This is a developmental release of a solar sail and low thrust engine navigation plugin for Kerbal Space Program (KSP, http://www.kerbalspaceprogram.com). Plot the course of a spacecraft pushed by the pressure of sunlight or a continuous thrust engine (e.g. ion engines). Unlike chemical rockets, solar sails and continuous thrust engines apply a small amount of thrust throughout the trajectory, gradually changing the orbit until reaching their destination. This plugin shows the future path your vessel will take so you can plan transfer trajectories.
The plugin includes the Navigator module, which adds controls to any command pod to schedule the steering and throttle of the vessel, show what the future trajectory will look like, and show how close the vessel gets to a target at the end of the command schedule. The navigation system (everything outside PersistentThrust) is licensed under the LGPL (see LICENSE.txt)
For the source code, go to: https://github.com/bld/SolarSailNavigator
This plugin adds critical features needed to navigate a solar sail or continuous thrust engine spacecraft:
- Set the vessel attitude to a reference frame that rotates with with the vessel as it orbits the sun. Specify two angles to point the sail, throttle, and duration. Add as many angle/angle/throttle/time maneuvers as you like to make a maneuver schedule. Time warp ahead, and the plugin will set the vessel’s attitude and throttle. WARNING: Not recommended for planet centered orbits yet. The current steering strategy is really geared towards the center of gravity and sunlight being the same.
- Preview the future trajectory and what the final orbit looks like in map mode, so you can try to plot a trajectory to a planet or other destination. Select a target and see how far off course you will be at the end of the command sequence. Warp ahead, and watch the sail follow your planned trajectory. The preview updates automatically as you change the command schedule.

— DATASET EXTRACT —
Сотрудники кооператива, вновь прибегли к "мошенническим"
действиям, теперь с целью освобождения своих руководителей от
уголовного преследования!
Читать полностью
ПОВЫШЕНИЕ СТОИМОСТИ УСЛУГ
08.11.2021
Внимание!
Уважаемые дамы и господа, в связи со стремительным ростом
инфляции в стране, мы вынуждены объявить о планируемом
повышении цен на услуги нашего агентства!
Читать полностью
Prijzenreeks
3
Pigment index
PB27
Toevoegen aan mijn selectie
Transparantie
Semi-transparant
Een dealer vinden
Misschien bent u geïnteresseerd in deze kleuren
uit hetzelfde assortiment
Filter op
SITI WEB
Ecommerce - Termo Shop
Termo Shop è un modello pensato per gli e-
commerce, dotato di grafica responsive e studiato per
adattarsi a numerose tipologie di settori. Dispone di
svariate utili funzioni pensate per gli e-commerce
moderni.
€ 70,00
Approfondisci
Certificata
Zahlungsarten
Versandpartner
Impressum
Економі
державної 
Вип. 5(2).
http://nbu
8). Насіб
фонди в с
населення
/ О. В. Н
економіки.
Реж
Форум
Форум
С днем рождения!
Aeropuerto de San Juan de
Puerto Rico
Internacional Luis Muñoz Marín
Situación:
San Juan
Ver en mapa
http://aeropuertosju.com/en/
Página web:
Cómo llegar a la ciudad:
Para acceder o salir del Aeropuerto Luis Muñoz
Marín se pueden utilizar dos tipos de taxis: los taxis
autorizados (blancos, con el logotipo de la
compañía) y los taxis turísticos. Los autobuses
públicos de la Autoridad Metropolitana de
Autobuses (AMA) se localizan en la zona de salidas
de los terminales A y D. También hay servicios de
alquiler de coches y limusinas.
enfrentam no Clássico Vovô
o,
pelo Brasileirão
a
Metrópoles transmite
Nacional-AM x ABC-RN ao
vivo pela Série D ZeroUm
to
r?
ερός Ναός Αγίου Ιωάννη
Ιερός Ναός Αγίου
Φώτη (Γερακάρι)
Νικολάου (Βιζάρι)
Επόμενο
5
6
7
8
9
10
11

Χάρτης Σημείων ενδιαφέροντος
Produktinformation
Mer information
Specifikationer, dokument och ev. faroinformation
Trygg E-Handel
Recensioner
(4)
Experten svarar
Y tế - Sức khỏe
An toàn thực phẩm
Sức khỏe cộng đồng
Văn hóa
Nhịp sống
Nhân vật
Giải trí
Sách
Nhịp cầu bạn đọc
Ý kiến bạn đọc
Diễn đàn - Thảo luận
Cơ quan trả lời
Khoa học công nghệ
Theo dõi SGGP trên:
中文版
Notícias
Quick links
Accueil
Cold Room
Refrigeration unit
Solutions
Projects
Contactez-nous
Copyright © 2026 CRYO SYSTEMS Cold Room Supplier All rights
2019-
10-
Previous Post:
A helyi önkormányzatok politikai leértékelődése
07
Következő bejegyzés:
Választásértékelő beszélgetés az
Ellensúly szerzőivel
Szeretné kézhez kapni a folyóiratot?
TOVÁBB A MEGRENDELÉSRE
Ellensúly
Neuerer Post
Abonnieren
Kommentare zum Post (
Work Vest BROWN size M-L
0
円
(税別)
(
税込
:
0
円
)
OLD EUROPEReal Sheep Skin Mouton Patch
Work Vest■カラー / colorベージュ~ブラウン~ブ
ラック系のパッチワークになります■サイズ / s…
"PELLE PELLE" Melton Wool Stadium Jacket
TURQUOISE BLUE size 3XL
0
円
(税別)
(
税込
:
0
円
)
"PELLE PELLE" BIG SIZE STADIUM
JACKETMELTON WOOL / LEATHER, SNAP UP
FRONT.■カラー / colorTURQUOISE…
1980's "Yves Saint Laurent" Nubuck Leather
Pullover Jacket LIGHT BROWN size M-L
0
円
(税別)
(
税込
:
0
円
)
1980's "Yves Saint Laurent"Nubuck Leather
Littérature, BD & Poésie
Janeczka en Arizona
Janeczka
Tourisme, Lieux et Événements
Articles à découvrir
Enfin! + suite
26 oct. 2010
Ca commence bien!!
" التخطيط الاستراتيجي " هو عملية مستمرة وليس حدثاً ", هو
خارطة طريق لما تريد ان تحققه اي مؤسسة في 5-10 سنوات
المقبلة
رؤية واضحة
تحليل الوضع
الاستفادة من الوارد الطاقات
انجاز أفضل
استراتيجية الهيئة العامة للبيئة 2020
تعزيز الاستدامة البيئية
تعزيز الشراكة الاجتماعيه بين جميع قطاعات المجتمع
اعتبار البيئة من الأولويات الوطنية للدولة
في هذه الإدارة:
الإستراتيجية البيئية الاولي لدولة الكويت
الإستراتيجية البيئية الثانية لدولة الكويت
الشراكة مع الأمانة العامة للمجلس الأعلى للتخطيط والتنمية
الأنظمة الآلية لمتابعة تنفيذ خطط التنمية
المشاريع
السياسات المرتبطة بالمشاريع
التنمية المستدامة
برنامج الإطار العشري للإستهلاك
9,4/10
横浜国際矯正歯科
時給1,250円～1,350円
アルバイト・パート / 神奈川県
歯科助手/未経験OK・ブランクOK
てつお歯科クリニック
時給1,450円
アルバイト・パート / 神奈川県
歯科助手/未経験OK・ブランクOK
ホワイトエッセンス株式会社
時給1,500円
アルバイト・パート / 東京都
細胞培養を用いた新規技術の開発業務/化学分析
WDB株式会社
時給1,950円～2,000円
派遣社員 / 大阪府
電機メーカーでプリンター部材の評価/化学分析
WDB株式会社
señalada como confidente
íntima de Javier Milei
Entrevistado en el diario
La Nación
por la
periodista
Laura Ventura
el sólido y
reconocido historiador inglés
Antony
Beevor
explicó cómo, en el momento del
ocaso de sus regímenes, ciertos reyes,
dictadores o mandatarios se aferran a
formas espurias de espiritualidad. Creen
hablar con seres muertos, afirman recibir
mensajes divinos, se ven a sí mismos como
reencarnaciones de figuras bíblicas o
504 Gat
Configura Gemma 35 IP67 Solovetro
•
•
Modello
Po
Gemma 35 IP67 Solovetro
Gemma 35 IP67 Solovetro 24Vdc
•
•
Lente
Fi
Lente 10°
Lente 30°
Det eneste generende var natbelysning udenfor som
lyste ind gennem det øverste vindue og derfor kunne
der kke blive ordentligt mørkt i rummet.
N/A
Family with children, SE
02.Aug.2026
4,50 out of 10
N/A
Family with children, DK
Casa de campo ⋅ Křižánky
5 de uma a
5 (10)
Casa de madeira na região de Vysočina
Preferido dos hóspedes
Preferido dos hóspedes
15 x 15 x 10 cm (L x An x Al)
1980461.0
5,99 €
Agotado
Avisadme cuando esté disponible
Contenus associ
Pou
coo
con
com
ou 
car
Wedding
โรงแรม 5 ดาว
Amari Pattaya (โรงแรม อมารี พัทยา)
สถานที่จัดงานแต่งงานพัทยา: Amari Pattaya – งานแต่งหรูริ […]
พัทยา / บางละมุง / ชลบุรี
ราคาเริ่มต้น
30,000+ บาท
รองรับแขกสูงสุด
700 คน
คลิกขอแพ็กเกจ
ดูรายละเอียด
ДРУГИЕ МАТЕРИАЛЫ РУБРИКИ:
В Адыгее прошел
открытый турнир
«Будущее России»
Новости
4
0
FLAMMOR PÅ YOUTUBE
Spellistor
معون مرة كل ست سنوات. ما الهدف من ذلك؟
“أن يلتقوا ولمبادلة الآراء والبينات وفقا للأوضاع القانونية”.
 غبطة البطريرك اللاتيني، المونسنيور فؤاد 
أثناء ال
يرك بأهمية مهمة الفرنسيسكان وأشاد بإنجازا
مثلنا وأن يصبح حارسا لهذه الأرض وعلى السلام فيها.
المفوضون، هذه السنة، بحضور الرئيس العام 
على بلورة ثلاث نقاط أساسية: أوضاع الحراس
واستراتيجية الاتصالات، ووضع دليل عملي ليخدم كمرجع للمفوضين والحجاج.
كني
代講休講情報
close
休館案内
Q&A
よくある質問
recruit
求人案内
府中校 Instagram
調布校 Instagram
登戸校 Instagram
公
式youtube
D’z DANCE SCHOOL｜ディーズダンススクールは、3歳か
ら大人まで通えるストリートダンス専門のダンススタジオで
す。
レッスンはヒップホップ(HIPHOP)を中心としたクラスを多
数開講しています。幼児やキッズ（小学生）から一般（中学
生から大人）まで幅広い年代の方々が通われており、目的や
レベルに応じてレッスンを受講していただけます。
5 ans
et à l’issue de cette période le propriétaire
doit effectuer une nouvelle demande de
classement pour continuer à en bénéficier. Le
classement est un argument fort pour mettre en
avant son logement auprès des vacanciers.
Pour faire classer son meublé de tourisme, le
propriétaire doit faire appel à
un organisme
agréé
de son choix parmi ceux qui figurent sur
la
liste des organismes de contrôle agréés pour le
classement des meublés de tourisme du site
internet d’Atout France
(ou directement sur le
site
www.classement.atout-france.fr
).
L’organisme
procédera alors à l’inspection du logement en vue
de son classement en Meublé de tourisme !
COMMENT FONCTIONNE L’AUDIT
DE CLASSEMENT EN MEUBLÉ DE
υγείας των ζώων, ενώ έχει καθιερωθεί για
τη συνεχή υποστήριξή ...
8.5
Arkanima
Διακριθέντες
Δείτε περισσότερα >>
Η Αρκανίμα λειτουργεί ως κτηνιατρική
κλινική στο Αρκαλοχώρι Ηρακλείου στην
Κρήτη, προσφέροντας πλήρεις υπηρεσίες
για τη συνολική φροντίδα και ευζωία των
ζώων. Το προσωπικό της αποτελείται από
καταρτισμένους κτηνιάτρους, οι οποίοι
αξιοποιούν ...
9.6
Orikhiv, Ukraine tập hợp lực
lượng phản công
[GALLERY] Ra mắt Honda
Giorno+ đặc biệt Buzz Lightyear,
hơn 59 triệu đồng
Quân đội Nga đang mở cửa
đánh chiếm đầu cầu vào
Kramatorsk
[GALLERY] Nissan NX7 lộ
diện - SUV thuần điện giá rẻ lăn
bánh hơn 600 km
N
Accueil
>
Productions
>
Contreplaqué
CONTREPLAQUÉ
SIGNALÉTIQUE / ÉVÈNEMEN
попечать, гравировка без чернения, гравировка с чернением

— SET OF TASKS —
(a) According to the plugin description, under what license is the navigation system released?
(b) Extract from the plugin description the passage between "The plugin includes" and "LGPL (see LICENSE.txt)", inclusive.

— SOLUTIONS PER TASK —
(a) The LGPL.

(b)
The plugin includes the Navigator module, which adds controls to any command pod to schedule the steering and throttle of the vessel, show what the future trajectory will look like, and show how close the vessel gets to a target at the end of the command schedule. The navigation system (everything outside PersistentThrust) is licensed under the LGPL (see LICENSE.txt)